Nogmaals, deze wetenschap is overbodig als je alleen speelt wat een ander heeft opgeschreven. Je mag je dan zorgen maken over aspecten van de voordracht: volume, accenten, frasering. Of gewoon lekker spelen.
Als je echter wilt improviseren of een tweede stem wilt bedenken is het handig als je de opbouw van de akkoorden kunt beredeneren en een paar regels kunt toepassen.

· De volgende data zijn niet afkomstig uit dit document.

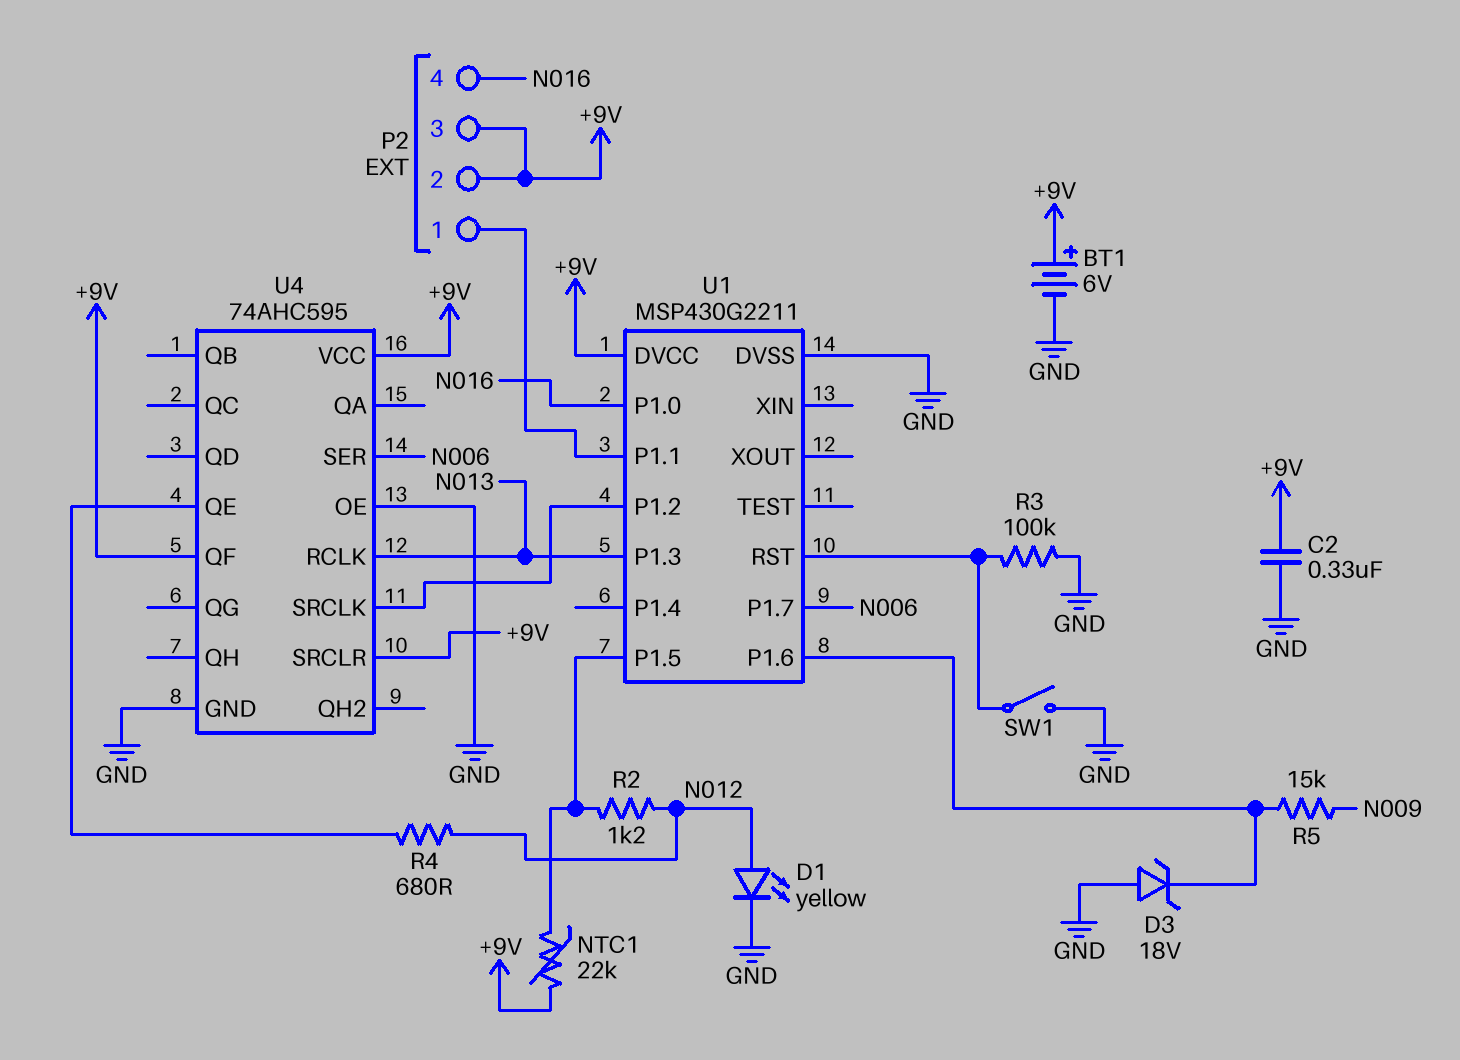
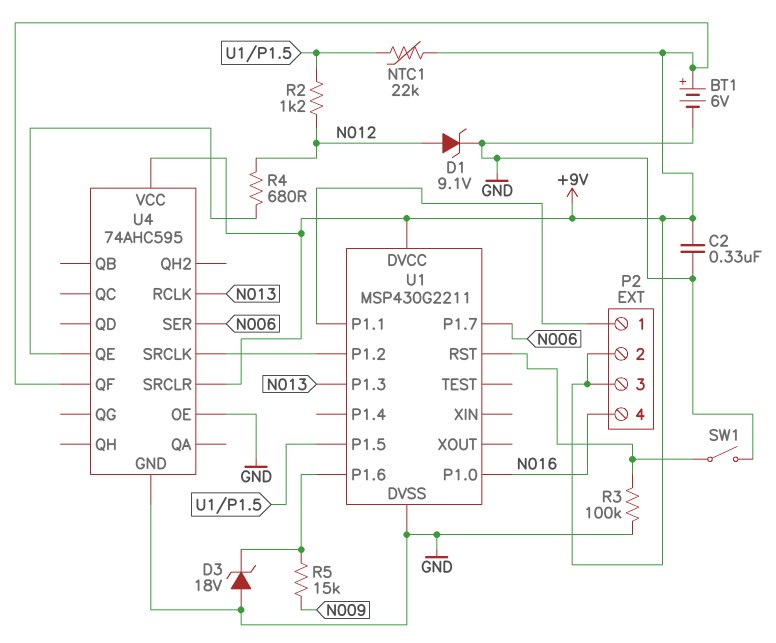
D1: LED yellow (A N012, K GND) -> zener 9.1V (A N012, K GND)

Er is geen gouden recept voor dat proces, net zo min als een kunstschilder zomaar kan aangeven hoe je een schilderij maakt.

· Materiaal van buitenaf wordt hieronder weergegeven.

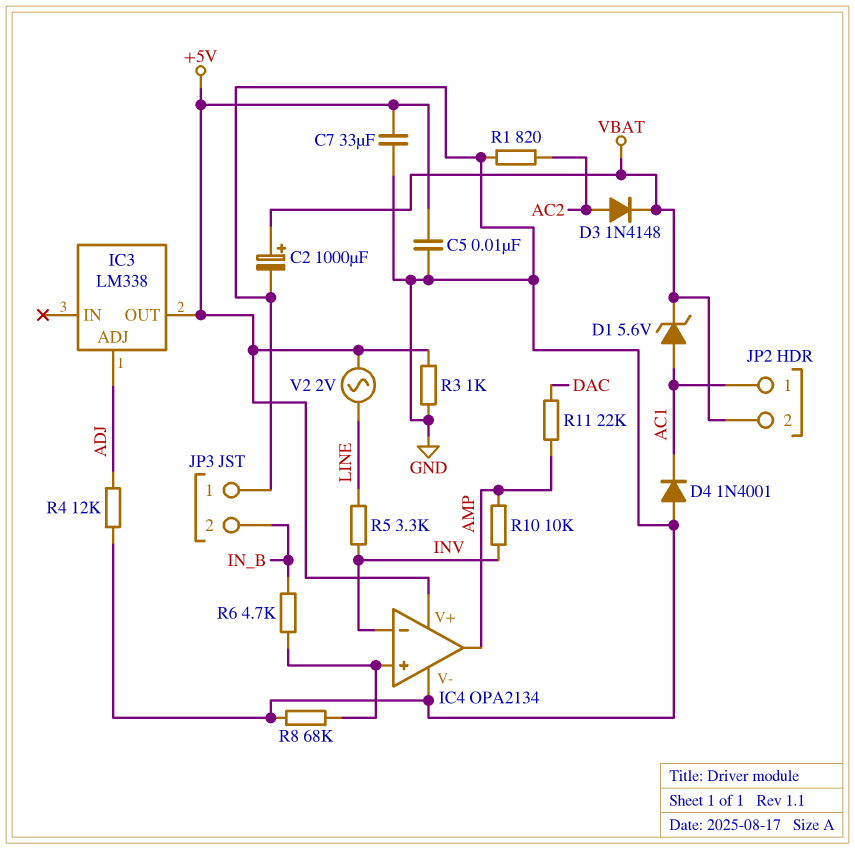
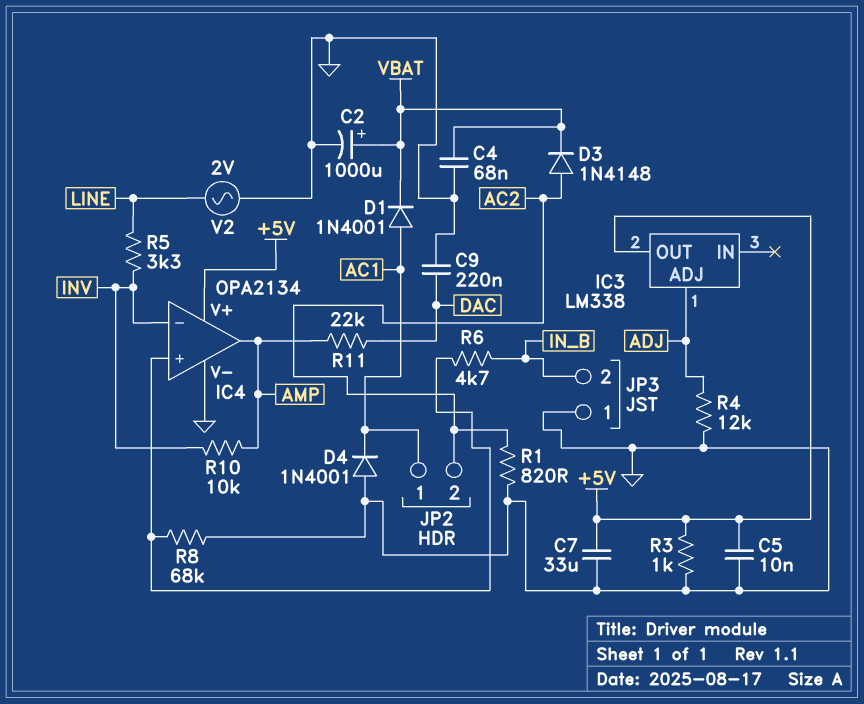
C4: none -> 68nF (GND, VBAT)
C9: none -> 220nF (DAC, GND)
D1: zener 5.6V (A AC1, K VBAT) -> diode 1N4001 (A AC1, K VBAT)
JP2 pin 2: VBAT -> AC2
V2: AC 2V (+5V, LINE) -> AC 2V (GND, LINE)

Hier volgt een aantal statements over methode / voorbereiding en toe te passen harmonieregels.
Voorbeeld 1: Parallelle terts
Voorbeeld 2: Dissonanten
Voorbeeld 3: Omhoog - Omlaag
Voorbeeld 4: Ritmisch synchroon
Voorbeeld 5: Ritmisch asynchroon
Voorbeeld 6: Ritmisch herhalen
Voorbeeld 7: Herhalen in half-tempo
Voorbeeld 8: Ritmisch inhalen
Voorbeeld 9: Septime akkoord
Voor mezelf is het uitwerken van een tweede stem vrijwel onmogelijk zonder de computer. Ik heb software om muziek te noteren en als ik denk dat een melodie wat is, kan de computer me het resultaat (in elk gewenst tempo!) laten horen, dat is niet altijd wat er in m'n hoofd zat?. Het werken met dergelijke software is zeker niet eenvoudig omdat er meteen vanalles goed moet worden geregeld om herhalingen, toonsoorten en maatwisselingen of opmaten goed te laten klinken. Toch kan het enorm helpen als de ambitie er is om eens met deze materie aan de slag te gaan.
Wel is het aan te raden goed na te gaan of de noten ook daadwerkelijk speelbaar zijn; soms wordt de fantasie beperkt door de mogelijkheden van de trekharmonica.
Maar bovenal: speel de blaren op je vingers, wees niet bang om "fouten" te maken, maak jezelf vrij op je instrument. Zoek anderen op om samen te spelen en luister, luister naar jezelf en hoe anderen het doen.
Tot slot wens ik iedereen veel succes en vooral.... plezier!